» **Passage for review**:

I fail to see how "evolution leaves no room for any beliefs commonly associated with religion in this country" (or any country for that matter).

For the record, I used to be a Catholic priest, one trained in Rome at that, and never had any problem with evolution. Yes, I used to believe that the world was created by God. And as part of that belief, I simply believed that the world was created in the simplest form possible and that evolution was part of that creation.

The biblical story of creation is actually two separate stories written by two different authors. Biblical scholars refer to one of them as the Yahwist, the other as the Elohist. That is because in the original Hebrew text one calls God Yahweh, the other Elohim. This indicates they lived in two different periods of the evolution (no pun intended) of Hebrew religious thought.

The final editor of the book of Genesis simply did not want to decide which story was "right" or "wrong". Obviously, he did not take either story literally, they were simply stories whose purpose was not to teach physics or any kind of literal history in modern sense. Their purpose was to instill the following religious message to the reader:

The stories did not mean to say how God created the universe, only that he did. That is why the editor of the book of Genesis had no reason to pick one story over the other. He included both, placing them one after another.

If taken as infallible historical truth, the two stories contradict each other. When taken as symbolic stories whose only purpose is to impart a religious truth (or a belief that it is a truth), then there is positively no contradiction between the two stories. Obviously, the editor could see the contradictions in the literal text and it did not bother him. That's not because he was dumb (hey, he could read and write, something few could in those days), but because he did not perceive them as literal history.

Indeed, virtually no one takes those stories literally, not the Jews, not the Catholics, not the Orthodox, not the Protestants. The only exception are the fundamentalists. Of course, they don't study the original Hebrew texts (and Aramaic and Greek for other books), they only use the fairly poor translation commissioned by King James, so they cannot see the subtle distinctions. But no serious Scripture scholar takes those texts as literal historical truths.

That said, it may be true that evolution leaves no room for the beliefs associated with some religions in this country, but certainly not with any beliefs.

As long as I'm on the topic, it is only the fundamentalists who believe the Bible was written by God. The Catholics and most other Christians believe it was inspired by God. That belief includes the conviction that God protected the authors (of whom there were many) from making any errors in the matters of faith and faith only, but not in other matters (physics, history, etc).

The Bible neither teaches evolution nor denies it. It teaches that God created the Universe, but it does not teach the details of how that happened (hey, none of those who wrote the Bible were there to witness it!). So, it is perfectly conceivable to believe that God created evolution.

For what it's worth, back when I was still a Catholic and believed in creation, I found the idea of the God who created a world that evolves much more appealing than that of a God who just made a world incapable of evolution. And trust me, I took my religion very seriously (and still do even if it is a different religion now).

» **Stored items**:
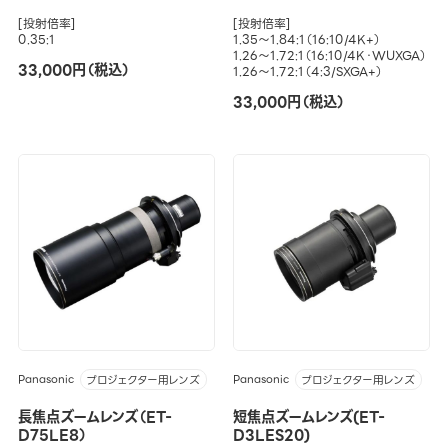
[投射倍率]
[投射倍率]
0.35:1
1.35～1.84:1（16:10/4K+）
1.26～1.72:1（16:10/4K・WUXGA）
33,000円（税込）
1.26～1.72:1（4:3/SXGA+）
33,000円（税込）
Panasonic
Panasonic
プロジェクター用レンズ
プロジェクター用レンズ
長焦点ズームレンズ（ET-
短焦点ズームレンズ(ET-
D75LE8）
D3LES20)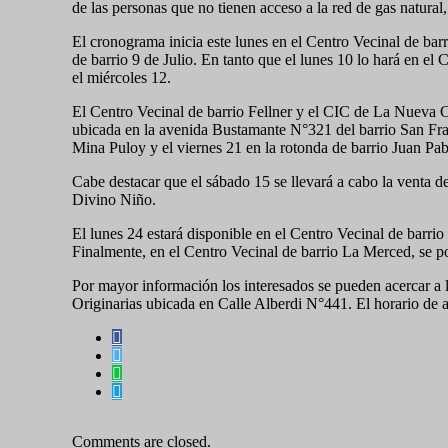
de las personas que no tienen acceso a la red de gas natural
El cronograma inicia este lunes en el Centro Vecinal de barr
de barrio 9 de Julio. En tanto que el lunes 10 lo hará en el
el miércoles 12.
El Centro Vecinal de barrio Fellner y el CIC de La Nueva Ci
ubicada en la avenida Bustamante N°321 del barrio San Franc
Mina Puloy y el viernes 21 en la rotonda de barrio Juan Pabl
Cabe destacar que el sábado 15 se llevará a cabo la venta d
Divino Niño.
El lunes 24 estará disponible en el Centro Vecinal de barrio
Finalmente, en el Centro Vecinal de barrio La Merced, se pod
Por mayor información los interesados se pueden acercar 
Originarias ubicada en Calle Alberdi N°441. El horario de a
Comments are closed.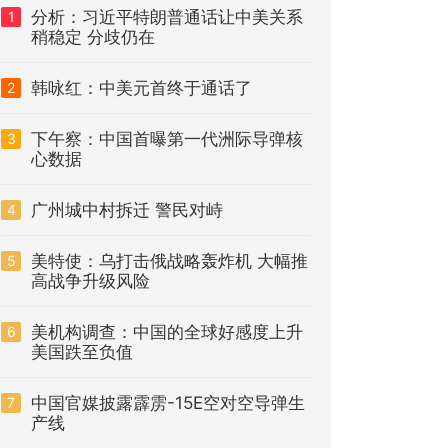
分析：习近平特朗普通话让中美关系
1
稍稳定 分歧仍在
韩咏红：中美元首终于通话了
2
下午察：中国首曝第一代洲际导弹核
3
心数据
广州城中村拆迁 警民对峙
4
美特使：乌打击俄战略轰炸机 大幅推
5
高战争升级风险
美机构调查：中国的全球好感度上升
6
美国跌至负值
中国官媒披露霹雳-15E空对空导弹生
7
产线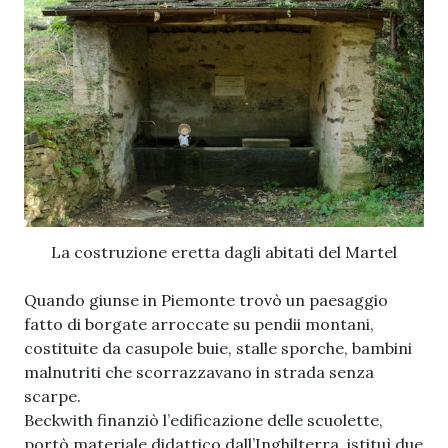
La costruzione eretta dagli abitati del Martel
Quando giunse in Piemonte trovò un paesaggio
fatto di borgate arroccate su pendii montani,
costituite da casupole buie, stalle sporche, bambini
malnutriti che scorrazzavano in strada senza
scarpe.
Beckwith finanziò l’edificazione delle scuolette,
portò materiale didattico dall’Inghilterra, istituì due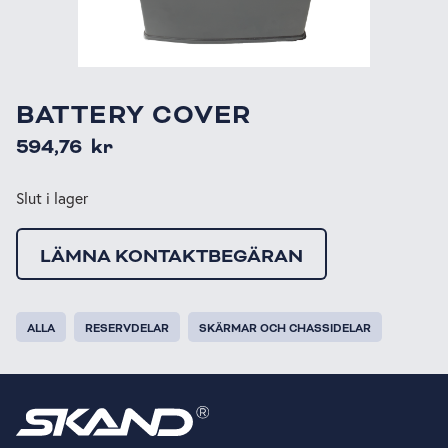
BATTERY COVER
594,76
kr
Slut i lager
LÄMNA KONTAKTBEGÄRAN
ALLA
RESERVDELAR
SKÄRMAR OCH CHASSIDELAR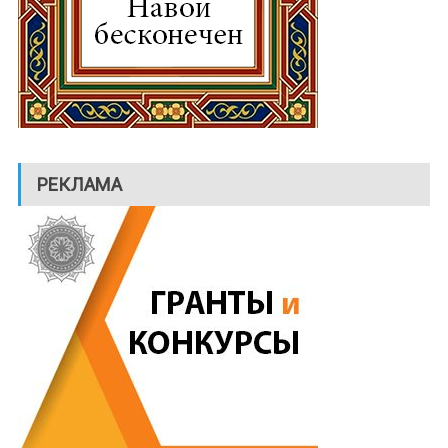
РЕКЛАМА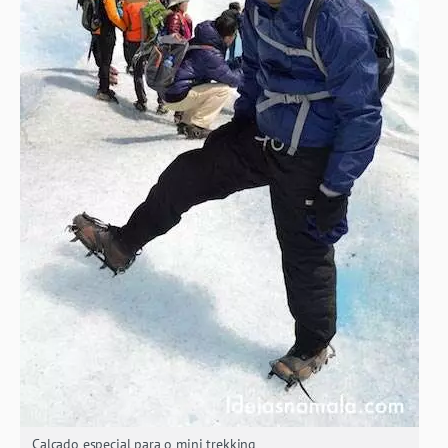
Calçado especial para o mini trekking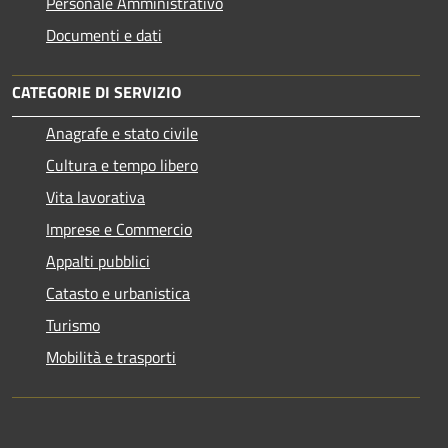
Personale Amministrativo
Documenti e dati
CATEGORIE DI SERVIZIO
Anagrafe e stato civile
Cultura e tempo libero
Vita lavorativa
Imprese e Commercio
Appalti pubblici
Catasto e urbanistica
Turismo
Mobilità e trasporti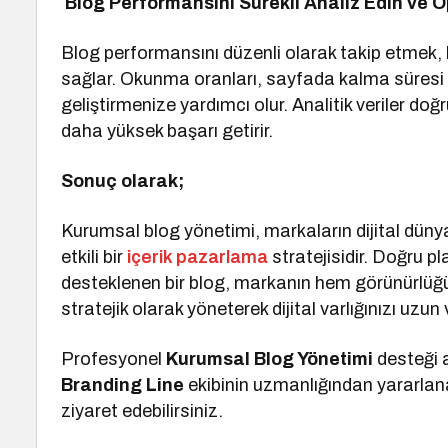
Blog Performansını Sürekli Analiz Edin ve O
Blog performansını düzenli olarak takip etmek, 
sağlar. Okunma oranları, sayfada kalma süresi ve 
geliştirmenize yardımcı olur. Analitik veriler do
daha yüksek başarı getirir.
Sonuç olarak;
Kurumsal blog yönetimi, markaların dijital düny
etkili bir
içerik pazarlama
stratejisidir. Doğru pl
desteklenen bir blog, markanın hem görünürlüğün
stratejik olarak yöneterek dijital varlığınızı uzun
Profesyonel
Kurumsal Blog Yönetimi
desteği
Branding Line
ekibinin uzmanlığından yararlanab
ziyaret edebilirsiniz.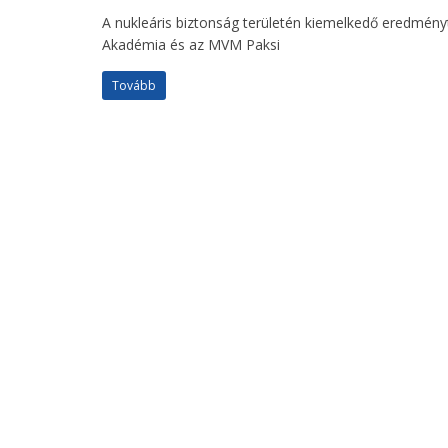
A nukleáris biztonság területén kiemelkedő eredmé
Akadémia és az MVM Paksi
Tovább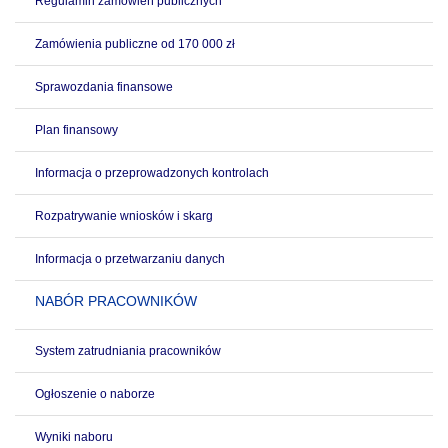
Regulamin zamówień publicznych
Zamówienia publiczne od 170 000 zł
Sprawozdania finansowe
Plan finansowy
Informacja o przeprowadzonych kontrolach
Rozpatrywanie wniosków i skarg
Informacja o przetwarzaniu danych
NABÓR PRACOWNIKÓW
System zatrudniania pracowników
Ogłoszenie o naborze
Wyniki naboru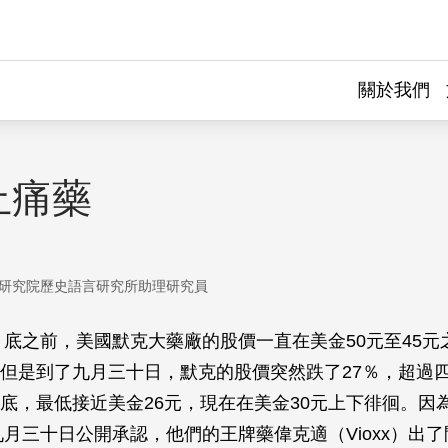
關於我們
止痛藥
研究院歷史語言研究所助理研究員
月底之前，美國默克大藥廠的股價一直在美金50元至45元
但是到了九月三十日，默克的股價突然跌了27％，超過
底，最低接近美金26元，現在在美金30元上下徘徊。因
九月三十日公開承認，他們的王牌藥偉克適（Vioxx）出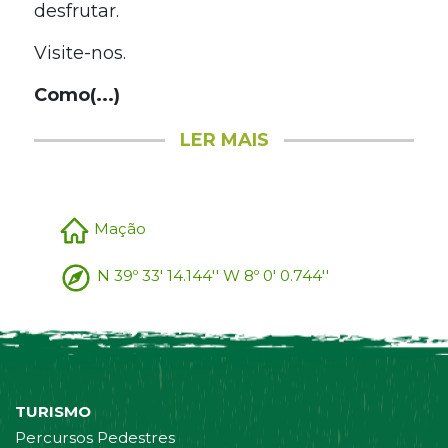
desfrutar.
Visite-nos.
Como(...)
LER MAIS
Mação
N 39º 33' 14.144'' W 8º 0' 0.744''
TURISMO
Percursos Pedestres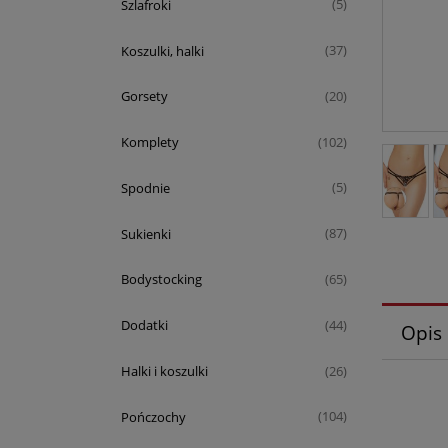
Szlafroki
(5)
Koszulki, halki
(37)
Gorsety
(20)
Komplety
(102)
Spodnie
(5)
Sukienki
(87)
Bodystocking
(65)
Dodatki
(44)
Opis
Halki i koszulki
(26)
Pończochy
(104)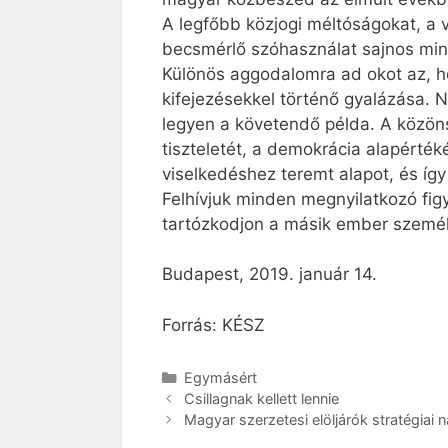
A legfőbb közjogi méltóságokat, a 
becsmérlő szóhasználat sajnos min
Különös aggodalomra ad okot az, h
kifejezésekkel történő gyalázása.
legyen a követendő példa. A közöns
tiszteletét, a demokrácia alapérté
viselkedéshez teremt alapot, és így
Felhívjuk minden megnyilatkozó fi
tartózkodjon a másik ember személ
Budapest, 2019. január 14.
Forrás: KÉSZ
Kategória
Egymásért
Csillagnak kellett lennie
Magyar szerzetesi elöljárók stratégiai n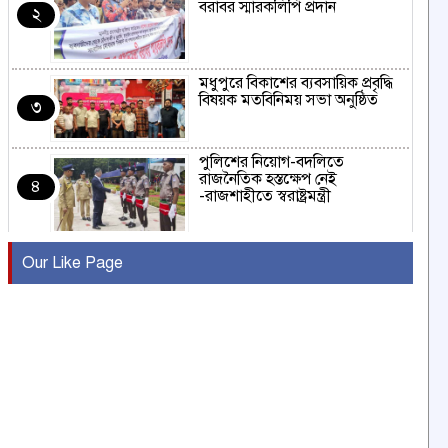
বরাবর স্মারকলিপি প্রদান
২
মধুপুরে বিকাশের ব্যবসায়িক প্রবৃদ্ধি
বিষয়ক মতবিনিময় সভা অনুষ্ঠিত
৩
পুলিশের নিয়োগ-বদলিতে
রাজনৈতিক হস্তক্ষেপ নেই
৪
-রাজশাহীতে স্বরাষ্ট্রমন্ত্রী
কুষ্টিয়ায় মাছরাঙা টেলিভিশনের ১৫
Our Like Page
বছর পূর্তি উদযাপন
৫
সংবাদ সম্মেলনে অভিযোগ অস্বীকার
উদ্দেশ্য প্রণোদিত সংবাদ প্রকাশের
৬
প্রতিবাদ নাজির হাসানের
পাবনার আটঘরিয়ার একদন্তে সিঁধ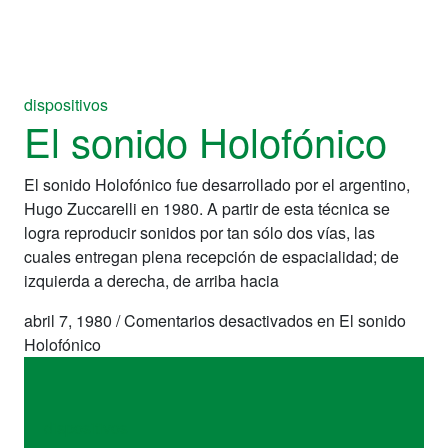
dispositivos
El sonido Holofónico
El sonido Holofónico fue desarrollado por el argentino,
Hugo Zuccarelli en 1980. A partir de esta técnica se
logra reproducir sonidos por tan sólo dos vías, las
cuales entregan plena recepción de espacialidad; de
izquierda a derecha, de arriba hacia
abril 7, 1980
/
Comentarios desactivados
en El sonido
Holofónico
dispositivos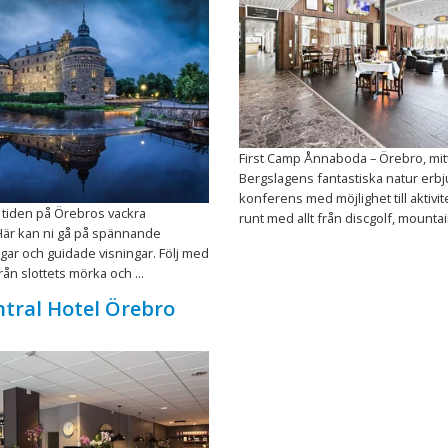
First Camp Ånnaboda – Örebro, mitt
Bergslagens fantastiska natur erb
konferens med möjlighet till aktivit
 i tiden på Örebros vackra
runt med allt från discgolf, mountain
Här kan ni gå på spännande
ar och guidade visningar. Följ med
ån slottets mörka och ...
ntral Hotel Örebro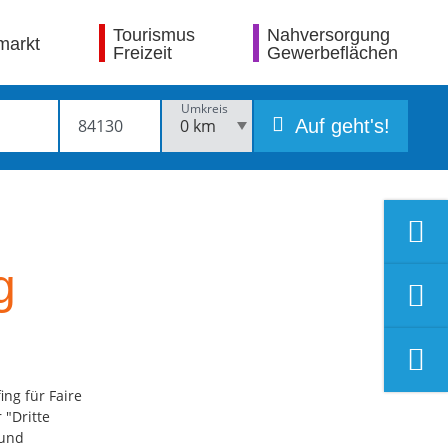
Tourismus
Nahversorgung
markt
Freizeit
Gewerbeflächen
Umkreis
Auf geht's!
g
ing für Faire
"Dritte
 und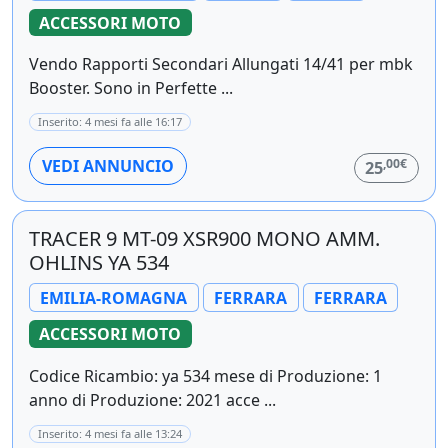
ACCESSORI MOTO
Vendo Rapporti Secondari Allungati 14/41 per mbk
Booster. Sono in Perfette ...
Inserito: 4 mesi fa alle 16:17
,00€
VEDI ANNUNCIO
25
TRACER 9 MT-09 XSR900 MONO AMM.
OHLINS YA 534
EMILIA-ROMAGNA
FERRARA
FERRARA
ACCESSORI MOTO
Codice Ricambio: ya 534 mese di Produzione: 1
anno di Produzione: 2021 acce ...
Inserito: 4 mesi fa alle 13:24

» **What you should do**:
From the passage on evolution and the Bible, extract everything from "The stories did" down to "one after another.".

» **Your solution**:
The stories did not mean to say how God created the universe, only that he did. That is why the editor of the book of Genesis had no reason to pick one story over the other. He included both, placing them one after another.